Copy out the rows below word for word, starting at the line that contains "To the nearest" and ending at the last line of the rows, both included, and leave the pictures out of your answer.

* [GIVEN RECORDS]
★ ★ ★ ★

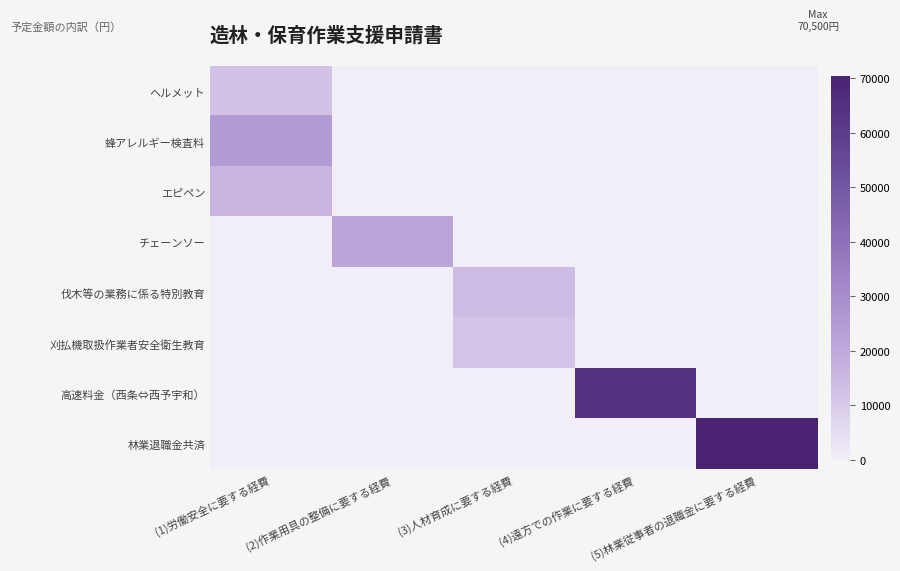

Which category has the lowest value across all series?

(2)作業用具の整備に要する経費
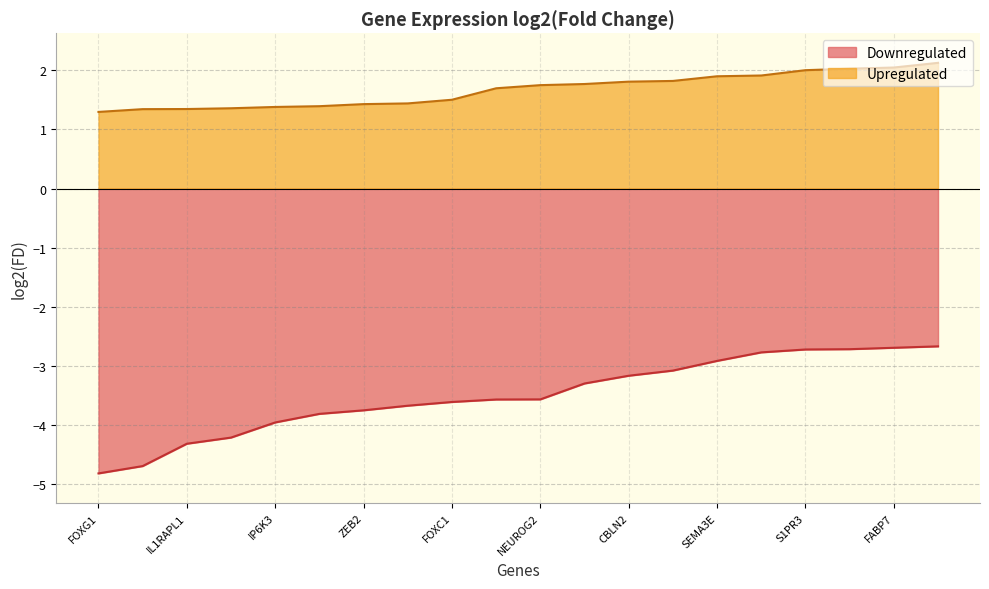

What is the label of the 5th point from the left?

IP6K3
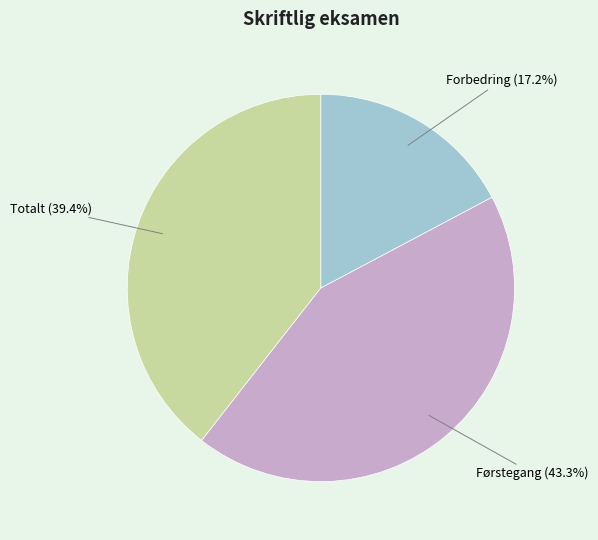

To the nearest percent, what is the difference between the largest and smallest slice percentages?

26%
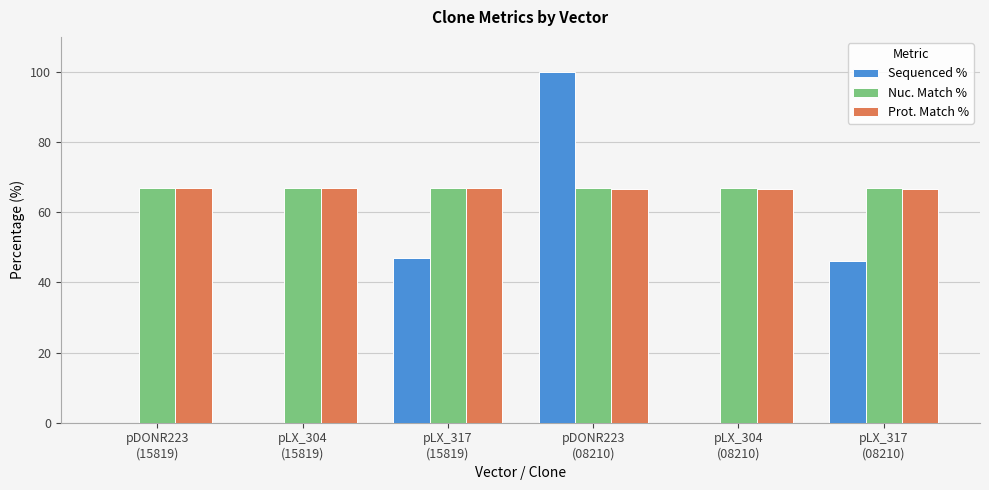

What is the sum of all Sequenced % values?

193.1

★ ★ ★ ★

* [RESULT OF THIS TASK]
To the nearest percent, what is the difference between the largest and smallest slice percentages?

26%

What is the sum of all Sequenced % values?

193.1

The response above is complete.